Nas : Street's Disciple

God's Son pushes the hip-hop envelope with groundbreaking double album…

Nas : Street's Disciple

9 / 10 In 1994 Nasir Bin Olu Dara Jones blew away a bloated hip-hop with ten tracks collectively called ‘Illmatic’. From its DJ Premier and Pete Rock-produced boom bap to the battle-scarred raps rendered in Nas’ blunt-heavy husk, the 20-year-old instantly ensured his spot in hip-hop history.







Since that fêted debut, through alter egos including God’s Son and Nastradamus, Nas has continued to challenge the rap rhetoric. He’s spat raps backwards, messed about with mic levels and freestyled through an old book of rhymes, yet it’s taken him ten years to attempt the hip-hop almost-impossible and record a double album. Bar Biggie, few rappers – Jay-Z, Bone Thugs and Tupac included – have pulled it off. Nas, however, succeeds by offering a taut 23 tracks as sonically diverse as they are lyrically varied.
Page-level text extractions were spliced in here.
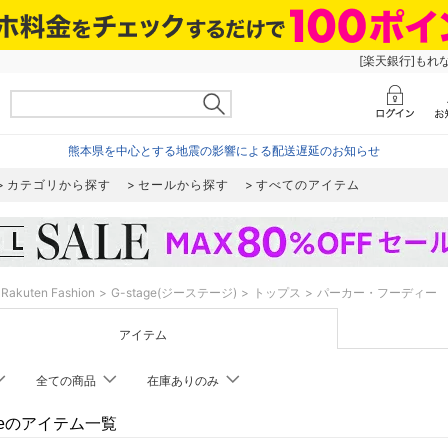
[楽天銀行]もれ
熊本県を中心とする地震の影響による配送遅延のお知らせ
カテゴリから探す
セールから探す
すべてのアイテム
Rakuten Fashion
G-stage(ジーステージ)
トップス
パーカー・フーディー
アイテム
全ての商品
在庫ありのみ
ageのアイテム一覧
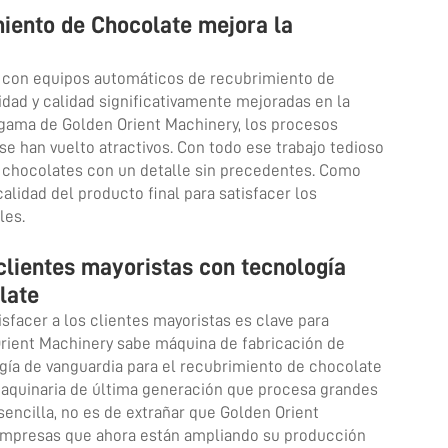
iento de Chocolate mejora la
r con equipos automáticos de recubrimiento de
idad y calidad significativamente mejoradas en la
 gama de Golden Orient Machinery, los procesos
e han vuelto atractivos. Con todo ese trabajo tedioso
r chocolates con un detalle sin precedentes. Como
alidad del producto final para satisfacer los
les.
clientes mayoristas con tecnología
late
sfacer a los clientes mayoristas es clave para
 Orient Machinery sabe
máquina de fabricación de
gía de vanguardia para el recubrimiento de chocolate
maquinaria de última generación que procesa grandes
ncilla, no es de extrañar que Golden Orient
 empresas que ahora están ampliando su producción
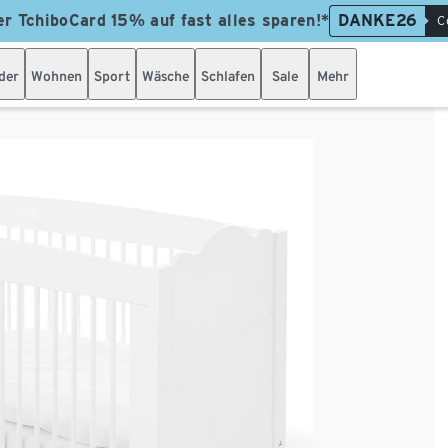
er TchiboCard 15% auf fast alles sparen!*
DANKE26
C
der
Wohnen
Sport
Wäsche
Schlafen
Sale
Mehr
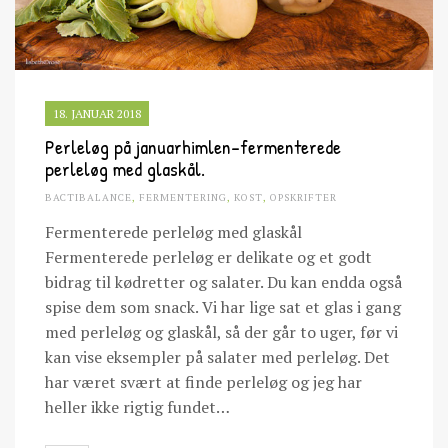
18. JANUAR 2018
Perleløg på januarhimlen-fermenterede
perleløg med glaskål.
BACTIBALANCE
,
FERMENTERING
,
KOST
,
OPSKRIFTER
Fermenterede perleløg med glaskål
Fermenterede perleløg er delikate og et godt
bidrag til kødretter og salater. Du kan endda også
spise dem som snack. Vi har lige sat et glas i gang
med perleløg og glaskål, så der går to uger, før vi
kan vise eksempler på salater med perleløg. Det
har været svært at finde perleløg og jeg har
heller ikke rigtig fundet…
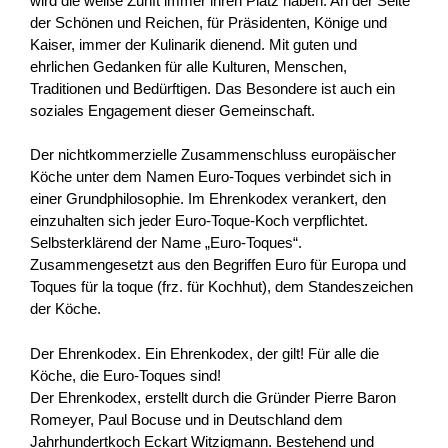
wird die weiße Zunft immer ihren Platz haben. An der Seite
der Schönen und Reichen, für Präsidenten, Könige und
Kaiser, immer der Kulinarik dienend. Mit guten und
ehrlichen Gedanken für alle Kulturen, Menschen,
Traditionen und Bedürftigen. Das Besondere ist auch ein
soziales Engagement dieser Gemeinschaft.
Der nichtkommerzielle Zusammenschluss europäischer
Köche unter dem Namen Euro-Toques verbindet sich in
einer Grundphilosophie. Im Ehrenkodex verankert, den
einzuhalten sich jeder Euro-Toque-Koch verpflichtet.
Selbsterklärend der Name „Euro-Toques“.
Zusammengesetzt aus den Begriffen Euro für Europa und
Toques für la toque (frz. für Kochhut), dem Standeszeichen
der Köche.
Der Ehrenkodex. Ein Ehrenkodex, der gilt! Für alle die
Köche, die Euro-Toques sind!
Der Ehrenkodex, erstellt durch die Gründer Pierre Baron
Romeyer, Paul Bocuse und in Deutschland dem
Jahrhundertkoch Eckart Witzigmann. Bestehend und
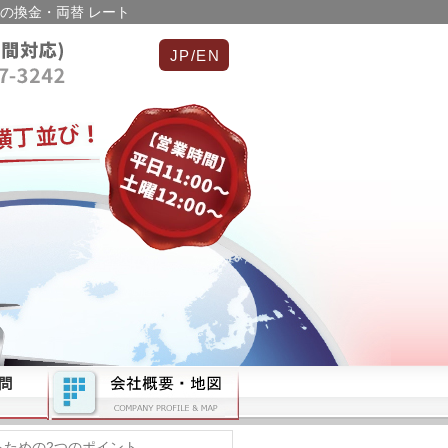
の換金・両替 レート
JP/EN
ための2つのポイント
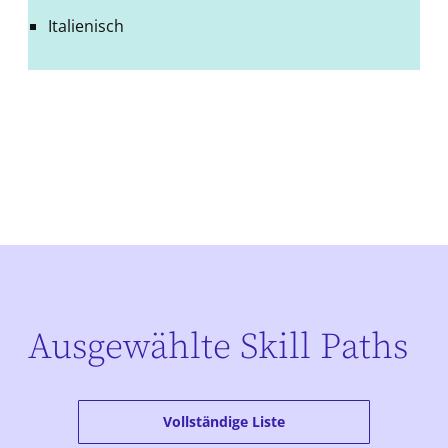
Italienisch
Ausgewählte Skill Paths
Vollständige Liste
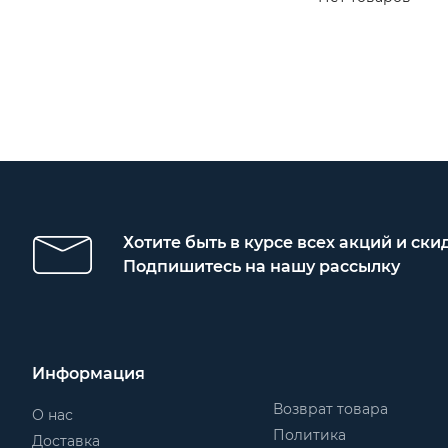
Хотите быть в курсе всех акций и ски
Подпишитесь на нашу рассылку
Информация
Возврат товара
О нас
Политика
Доставка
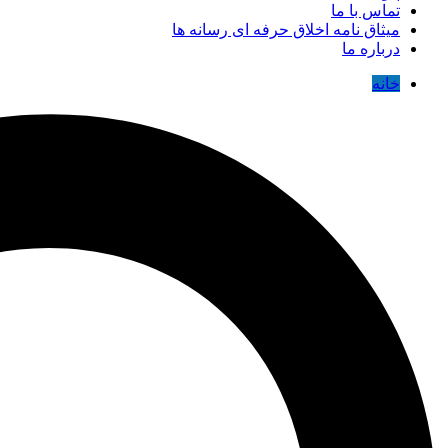
تماس با ما
میثاق نامه اخلاق حرفه ای رسانه ها
درباره ما
خانه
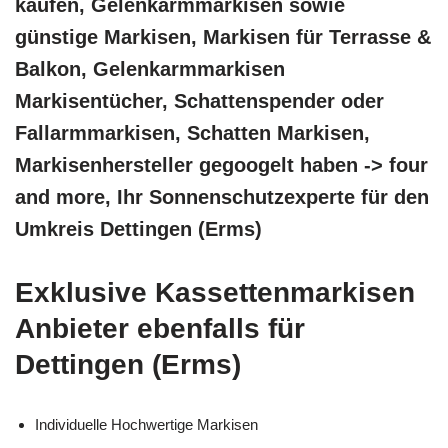
kaufen, Gelenkarmmarkisen sowie
günstige Markisen, Markisen für Terrasse &
Balkon, Gelenkarmmarkisen
Markisentücher, Schattenspender oder
Fallarmmarkisen, Schatten Markisen,
Markisenhersteller gegoogelt haben -> four
and more, Ihr Sonnenschutzexperte für den
Umkreis Dettingen (Erms)
Exklusive Kassettenmarkisen
Anbieter ebenfalls für
Dettingen (Erms)
Individuelle Hochwertige Markisen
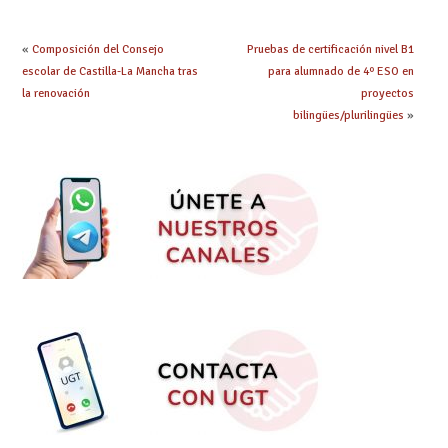
telemática, sin exigir
presencialidad en el
centro
«
Composición del Consejo
Pruebas de certificación nivel B1
escolar de Castilla-La Mancha tras
para alumnado de 4º ESO en
la renovación
proyectos
bilingües/plurilingües
»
Over the soupy intro of ‘A Message To The Feds, Sincerely, We Are The People’, the Queensbridge MC proclaims to be “the Hitchcock of hip-hop”, and he’s not lying. A succinct storyteller, Nas tenaciously tears up the lyrical law-book. ‘UBR’ tells the tale of rap hero Rakim, while the sexploits of ‘Remember The Times’ recount those chicks that “sucked juice out my urethra”. Nice. Keeping it righteous, Nas and missus Kelis take US apathy to task on ‘American Way’, while so-called sell-outs are dealt with on the discomfiting, if not witty, ‘Coon Picnic (These Are Our Heroes)’ .







Musically, too, ‘Street’s Disciple’ is full of revelations thanks to long-term collaborators LES and Salaam Remi, as well as Nas himself, Q-Tip and Chucky Thompson. Disc one is dipped deliciously in throwback beats, but it’s the second round that steals the show. Opening with the sinister ‘Suicide Bounce’, it segues smoothly into the hard-knock hip-hop of the title track before ‘Virgo’ sees Nas sparring with Ludacris over an ice-cold Doug E Fresh beatbox.







As with any extended effort there’s room for some small edits, yet generally Nas shows great restraint. There may be few club bangers or radio-ready R&B hybrids, yet ‘Street’s Disciple’ is unequivocally one of the most exciting hip-hop releases not only of this year, but in recent memory. Go on, the God’s Son.